Selesai shalat di mesjid terdekat, kembali ngobrol dengan seseorang. Ia memaparkan tentang jalur pendakian; tentang jiwa-jiwa yang tersesat dan dicari-cari tim SAR beberapa pekan ke belakang (dengan kesan seolah mereka disesatkan setan); kemudian mitos. Ya, selalu ada mitos...

(6)

Berhubung kami belum pernah sama sekali, ada seorang Pak Tua (penyebutan Pak Tua di sini karena dua hal. Pertama karena saya lupa namanya. Kedua agar terkesan seperti cerita silat), Pak Tua itu menyarankan agar kami berangkat nanti pagi, menumpang truk pengangkut pasir sampai area penambangan atau akses kendaraan terakhir. Tetapi, akhirnya setelah mengadakan kembali sidang “isbat” sambil bercanda dengan kata “terserah” akhirnya kami memutuskan untuk berangkat. Minimal sampai Curug Citiis, untuk kemudian esok pagi dilanjutkan lagi menuju Puncak Guntur. Akhirnya, Pak Tua itupun berpesan, kurang lebih begini:

“ Hati-hati, ya Jang, jangan bicara kasar. Terus kalau mau bertanya, jangan bertanya ‘jalan’, tapi harus ‘jalur’! ”

Saya jadi membayangkan, betapa sebuah kata-kata bisa jadi begitu berharga, bisa memiliki pengaruh yang luar biasa terhadap manusia.

(7)

Sudah gelap, ketika beberapa menit kami berjalan. Syukur masih ada truk yang hendak menuju pertambangan. Betul-betul gila dan mengesankan, sepanjang perjalanan, di atas truk, tubuh kami terbanting-banting. Tapi kami mulai bisa melihat lampu-lampu yang terhampar, seperti ribuan kunang-kunang yang terjebak dan terdampar.

(8)

Saya selalu suka melihat hamparan lampu-lampu dari kejauhan. Kemudian membayangkan hal-hal yang tengah dilakukan setiap orang di sekitar lampu-lampu yang terlihat kecil itu; di sudut lain, barangkali ada seseorang yang sedang menangis, ketika di sudut lain lagi barangkali ada seseorang yang sedang tertawa. Seseorang lagi barangkali tengah memeluk boneka, ketika seseorang lagi barangkali tengah menjaga pos ronda. Barangkali pula ada seseorang yang tengah tersesat dan kelaparan, ketika seseorang lagi barangkali tengah mendengarkan sebuah siaran radio dengan perasaan yang putus asa.

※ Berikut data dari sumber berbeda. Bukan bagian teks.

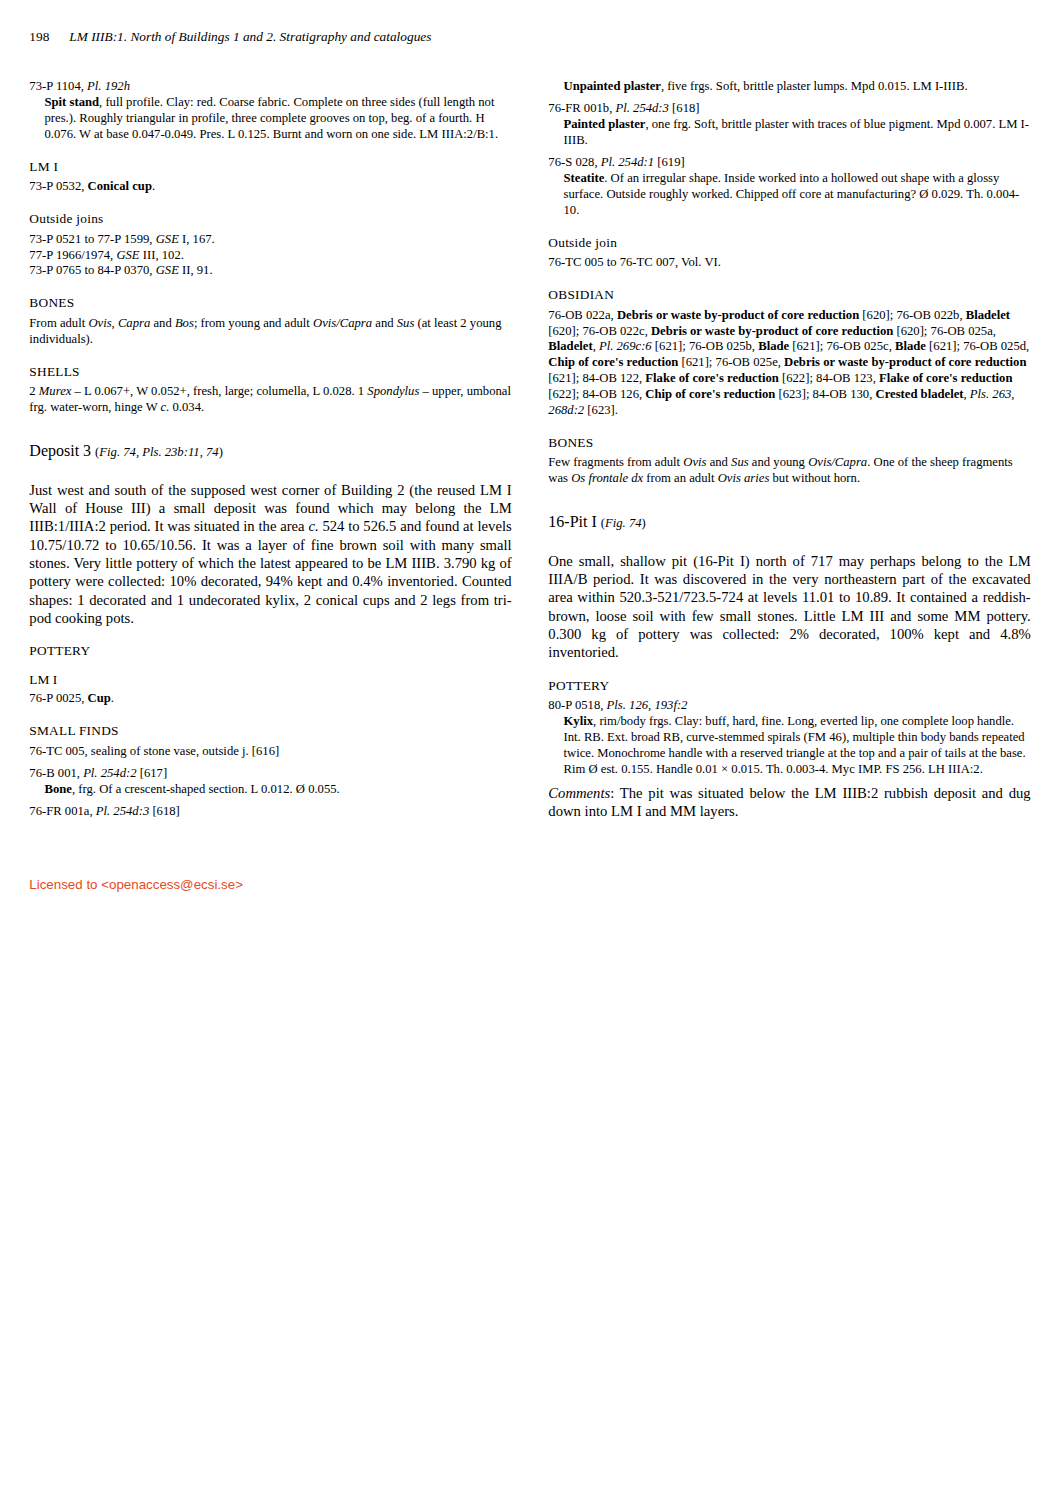198 LM IIIB:1. North of Buildings 1 and 2. Stratigraphy and catalogues
73-P 1104, Pl. 192h Spit stand, full profile. Clay: red. Coarse fabric. Complete on three sides (full length not pres.). Roughly triangular in profile, three complete grooves on top, beg. of a fourth. H 0.076. W at base 0.047-0.049. Pres. L 0.125. Burnt and worn on one side. LM IIIA:2/B:1.
LM I
73-P 0532, Conical cup.
Outside joins
73-P 0521 to 77-P 1599, GSE I, 167.
77-P 1966/1974, GSE III, 102.
73-P 0765 to 84-P 0370, GSE II, 91.
BONES
From adult Ovis, Capra and Bos; from young and adult Ovis/Capra and Sus (at least 2 young individuals).
SHELLS
2 Murex – L 0.067+, W 0.052+, fresh, large; columella, L 0.028. 1 Spondylus – upper, umbonal frg. water-worn, hinge W c. 0.034.
Deposit 3 (Fig. 74, Pls. 23b:11, 74)
Just west and south of the supposed west corner of Building 2 (the reused LM I Wall of House III) a small deposit was found which may belong the LM IIIB:1/IIIA:2 period. It was situated in the area c. 524 to 526.5 and found at levels 10.75/10.72 to 10.65/10.56. It was a layer of fine brown soil with many small stones. Very little pottery of which the latest appeared to be LM IIIB. 3.790 kg of pottery were collected: 10% decorated, 94% kept and 0.4% inventoried. Counted shapes: 1 decorated and 1 undecorated kylix, 2 conical cups and 2 legs from tripod cooking pots.
POTTERY
LM I
76-P 0025, Cup.
SMALL FINDS
76-TC 005, sealing of stone vase, outside j. [616]
76-B 001, Pl. 254d:2 [617] Bone, frg. Of a crescent-shaped section. L 0.012. Ø 0.055.
76-FR 001a, Pl. 254d:3 [618] Unpainted plaster, five frgs. Soft, brittle plaster lumps. Mpd 0.015. LM I-IIIB.
76-FR 001b, Pl. 254d:3 [618] Painted plaster, one frg. Soft, brittle plaster with traces of blue pigment. Mpd 0.007. LM I-IIIB.
76-S 028, Pl. 254d:1 [619] Steatite. Of an irregular shape. Inside worked into a hollowed out shape with a glossy surface. Outside roughly worked. Chipped off core at manufacturing? Ø 0.029. Th. 0.004-10.
Outside join
76-TC 005 to 76-TC 007, Vol. VI.
OBSIDIAN
76-OB 022a, Debris or waste by-product of core reduction [620]; 76-OB 022b, Bladelet [620]; 76-OB 022c, Debris or waste by-product of core reduction [620]; 76-OB 025a, Bladelet, Pl. 269c:6 [621]; 76-OB 025b, Blade [621]; 76-OB 025c, Blade [621]; 76-OB 025d, Chip of core's reduction [621]; 76-OB 025e, Debris or waste by-product of core reduction [621]; 84-OB 122, Flake of core's reduction [622]; 84-OB 123, Flake of core's reduction [622]; 84-OB 126, Chip of core's reduction [623]; 84-OB 130, Crested bladelet, Pls. 263, 268d:2 [623].
BONES
Few fragments from adult Ovis and Sus and young Ovis/Capra. One of the sheep fragments was Os frontale dx from an adult Ovis aries but without horn.
16-Pit I (Fig. 74)
One small, shallow pit (16-Pit I) north of 717 may perhaps belong to the LM IIIA/B period. It was discovered in the very northeastern part of the excavated area within 520.3-521/723.5-724 at levels 11.01 to 10.89. It contained a reddish-brown, loose soil with few small stones. Little LM III and some MM pottery. 0.300 kg of pottery was collected: 2% decorated, 100% kept and 4.8% inventoried.
POTTERY
80-P 0518, Pls. 126, 193f:2 Kylix, rim/body frgs. Clay: buff, hard, fine. Long, everted lip, one complete loop handle. Int. RB. Ext. broad RB, curve-stemmed spirals (FM 46), multiple thin body bands repeated twice. Monochrome handle with a reserved triangle at the top and a pair of tails at the base. Rim Ø est. 0.155. Handle 0.01 × 0.015. Th. 0.003-4. Myc IMP. FS 256. LH IIIA:2.
Comments: The pit was situated below the LM IIIB:2 rubbish deposit and dug down into LM I and MM layers.
Licensed to <openaccess@ecsi.se>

Ada dua penggalan sajak saya yang akan saya kutipkan di sini. Dua penggalan dari dua sajak yang berbeda:

...seperti hamparan lampu-lampu itu yang lebih terlihat
indah dari kejauhan, kau betapa nampak  lebih bercahaya
dalam kenangan

 (Meletakkan Kepala di Atas Meja)

... yang kelap-kelip itu, adakah ia sebuah lampu
dari halaman
ingatanmu?

(Melankolia)

(9)

Sekitar satu jam dari kampung terakhir. Mungkin karena gelap, Curug yang kami tuju , yang meski kami dengar gemuruhnya tak kami temukan. Sidang “isbat” lagi. Akhirnya kami memutuskan mendirikan tenda di sekitar area pertambangan. Shalat berjamaah, masak, ngopi, melihat lampu-lampu, lalu tidur di bawah cahaya bulan. Kebetulan malam itu adalah malam bulan purnama. Saya jadi membayangkan srigala, saya jadi ingat pesan “jangan bicara kasar dan jangan bertanya menggunaan kata jalan” dari Pak Tua. Tapi justru karenanya saya jadi berbisik, pada sleeping bag, “anjing, dingin sekali”. Dan bertanya, entah kepada apa, entah pada siapa, “yang manakah jalan kebenaran, jalan keselamatan dari agama yang telah terpecah-pecah menjadi beberapa golongan ini?”

(10)

09.00 wib kurang lebih. Kami mengisi air di Curug Citiis. Sumber air terakhir sebelum mendaki. Curug yang ternyata lumayan dekat dan terlihat dari tempat kami mendirikan tenda: Area pertambangan yang mengerikan. Saya jadi membayangkan manusia-manusia yang melahap gunung demi gunung, mengunyah batu satu-persatu, lalu meneguk gundukan pasir sampai butir-butir terakhir.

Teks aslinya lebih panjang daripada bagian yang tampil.